Pasteur emprisonné: Ankara défie Washington et la livre turque chute

Le pasteur américain Andrew Brunson
Photo: Emre Tazegul Associated Press Le pasteur américain Andrew Brunson

La Turquie a maintenu vendredi l’assignation à résidence d’un pasteur américain, en dépit de nouvelles menaces de sanctions des États-Unis, qui ont mis à mal la livre turque et auxquelles Ankara a promis de répliquer.

Un tribunal d’Izmir a rejeté vendredi un nouveau recours du pasteur Andrew Brunson, dont le sort est au coeur de l’une des plus graves crises diplomatiques entre Ankara et Washington, deux alliés au sein de l’OTAN, depuis près d’un demi-siècle.

Cette décision survient au lendemain de nouvelles pressions américaines : le secrétaire au Trésor Steven Mnuchin a prévenu jeudi que Washington prendrait des sanctions supplémentaires si Ankara ne libérait pas le pasteur Brunson.

Ces menaces ont été balayées par Ankara vendredi. « Nous avons répliqué [aux sanctions américaines] en accord avec les règles de l’OMC et nous continuerons de le faire », a déclaré la ministre turque du Commerce, Ruhsar Pekcan, citée par l’agence étatique Anadolu.

Alors que la crise diplomatique ne montre aucun signe d’apaisement, la livre turque, qui a pourtant repris des couleurs cette semaine après une spectaculaire débâcle, piquait à nouveau du nez vendredi.

Vers 16 h 00 GMT (09 h 00 au Québec), la devise turque perdait environ 4 % face au dollar, comparé à jeudi soir, repassant au-dessus de la barre des 6 livres pour un billet vert.

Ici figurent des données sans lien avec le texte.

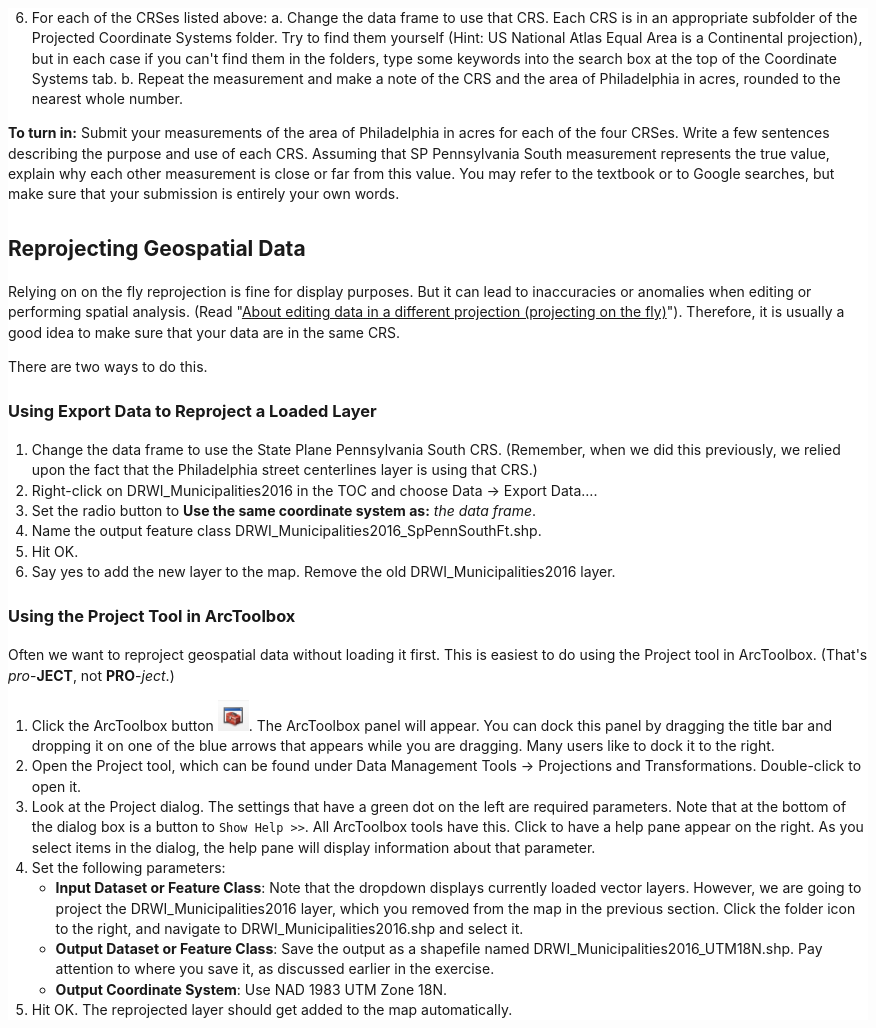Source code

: 6. For each of the CRSes listed above:
    a. Change the data frame to use that CRS. Each CRS is in an appropriate subfolder of the Projected Coordinate Systems folder. Try to find them yourself (Hint: US National Atlas Equal Area is a Continental projection), but in each case if you can't find them in the folders, type some keywords into the search box at the top of the Coordinate Systems tab.
    b. Repeat the measurement and make a note of the CRS and the area of Philadelphia in acres, rounded to the nearest whole number.

**To turn in:** Submit your measurements of the area of Philadelphia in acres for each of the four CRSes. Write a few sentences describing the purpose and use of each CRS. Assuming that SP Pennsylvania South measurement represents the true value, explain why each other measurement is close or far from this value. You may refer to the textbook or to Google searches, but make sure that your submission is entirely your own words.

## Reprojecting Geospatial Data

Relying on on the fly reprojection is fine for display purposes. But it can lead to inaccuracies or anomalies when editing or performing spatial analysis. (Read "[About editing data in a different projection (projecting on the fly)](http://desktop.arcgis.com/en/arcmap/latest/manage-data/editing-fundamentals/about-editing-data-in-a-different-projection-projecting-on-the-fly-.htm)"). Therefore, it is usually a good idea to make sure that your data are in the same CRS.

There are two ways to do this.

### Using Export Data to Reproject a Loaded Layer

1. Change the data frame to use the State Plane Pennsylvania South CRS. (Remember, when we did this previously, we relied upon the fact that the Philadelphia street centerlines layer is using that CRS.)
1. Right-click on DRWI_Municipalities2016 in the TOC and choose Data → Export Data…. 
2. Set the radio button to **Use the same coordinate system as:** *the data frame*.
3. Name the output feature class DRWI_Municipalities2016_SpPennSouthFt.shp.
4. Hit OK.
5. Say yes to add the new layer to the map. Remove the old DRWI_Municipalities2016 layer.

### Using the Project Tool in ArcToolbox

Often we want to reproject geospatial data without loading it first. This is easiest to do using the Project tool in ArcToolbox. (That's *pro*-**JECT**, not **PRO**-*ject*.)

1. Click the ArcToolbox button ![](images/ArcMapArcToolboxButton.png). The ArcToolbox panel will appear. You can dock this panel by dragging the title bar and dropping it on one of the blue arrows that appears while you are dragging. Many users like to dock it to the right.
2. Open the Project tool, which can be found under Data Management Tools → Projections and Transformations. Double-click to open it.
3. Look at the Project dialog. The settings that have a green dot on the left are required parameters. Note that at the bottom of the dialog box is a button to `Show Help >>`. All ArcToolbox tools have this. Click to have a help pane appear on the right. As you select items in the dialog, the help pane will display information about that parameter.
4. Set the following parameters:
    * **Input Dataset or Feature Class**: Note that the dropdown displays currently loaded vector layers. However, we are going to project the DRWI_Municipalities2016 layer, which you removed from the map in the previous section. Click the folder icon to the right, and navigate to DRWI_Municipalities2016.shp and select it.
    * **Output Dataset or Feature Class**: Save the output as a shapefile named DRWI_Municipalities2016_UTM18N.shp. Pay attention to where you save it, as discussed earlier in the exercise.
    * **Output Coordinate System**: Use NAD 1983 UTM Zone 18N.
5. Hit OK. The reprojected layer should get added to the map automatically.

Le pasteur Brunson a été placé le mois dernier en résidence surveillée après plus d’un an et demi d’incarcération. Ankara l’accuse d’espionnage et d’activités « terroristes », ce qu’il dément.

Son avocat en Turquie, Cem Halavurt, a indiqué à l’AFP qu’il ferait appel de la décision du tribunal dans une quinzaine de jours.

Jeudi, le président américain Donald Trump avait une nouvelle fois plaidé sur Twitter pour la libération d’Andrew Brunson, « un merveilleux Pasteur chrétien ». « La Turquie a profité des États-Unis pendant beaucoup d’années », a grondé M. Trump.

Inquiétudes sur les marchés

Gel des avoirs de ministres de part et d’autre, augmentation réciproque des tarifs douaniers sur certains produits… : les sanctions déjà prononcées par Washington et la prise de mesures similaires par Ankara ont créé un vent de panique sur les marchés.

Le ministre turc des Finances Berat Albayrak, gendre du président Recep Tayyip Erdogan, s’est toutefois efforcé de se montrer rassurant jeudi au cours d’une téléconférence inédite avec plusieurs milliers d’investisseurs.

Il a affirmé que son pays « émergerait encore plus fort » de la crise de la livre, dont la valeur a fondu d’environ 40 % par rapport au dollar cette année.

Il a également rejeté les éventualités d’un plan d’aide du Fonds monétaire international (FMI) ou d’un recours au contrôle des capitaux.

Mais son allocution n’a pas suffi à rasséréner les marchés, le cabinet de conseil Capital Economics jugeant ainsi sa performance « modérément convaincante ».

Outre les tensions avec les États-Unis, les économistes restent également préoccupés par la mainmise de M. Erdogan sur l’économie.

Les marchés ont sévèrement sanctionné le refus de la banque centrale de relever ses taux d’intérêts le mois dernier, en dépit de la chute de la monnaie nationale et d’une inflation galopante. M. Erdogan, partisan de la croissance à tout prix, s’y oppose fermement.

Pour l’agence de notation Fitch, les mesures annoncées sont ainsi « incomplètes » et « il est peu probable qu’elles permettent seules de stabiliser durablement la devise et l’économie ».

Pour cela, il faudrait « une hausse de la crédibilité des politiques et de l’indépendance de la banque centrale, la tolérance d’une croissance plus faible et une réduction des déséquilibres macroéconomiques et financiers », estime l’agence dans un communiqué diffusé vendredi.

Dans la tourmente financière, la Turquie a néanmoins reçu un soutien de poids mercredi : le Qatar a promis d’investir 15 milliards de dollars dans le pays.

Par ailleurs, M. Erdogan s’est entretenu cette semaine avec la chancelière allemande Angela Merkel et le président français Emmanuel Macron, signe qu’Ankara veut se rapprocher de l’Europe après deux années de tensions liées à la situation des droits de l’homme en Turquie.

La justice turque a ordonné mardi la libération de deux soldats grecs et mercredi du président d’Amnesty International en Turquie, des décisions inattendues dans deux affaires très critiquées en Europe.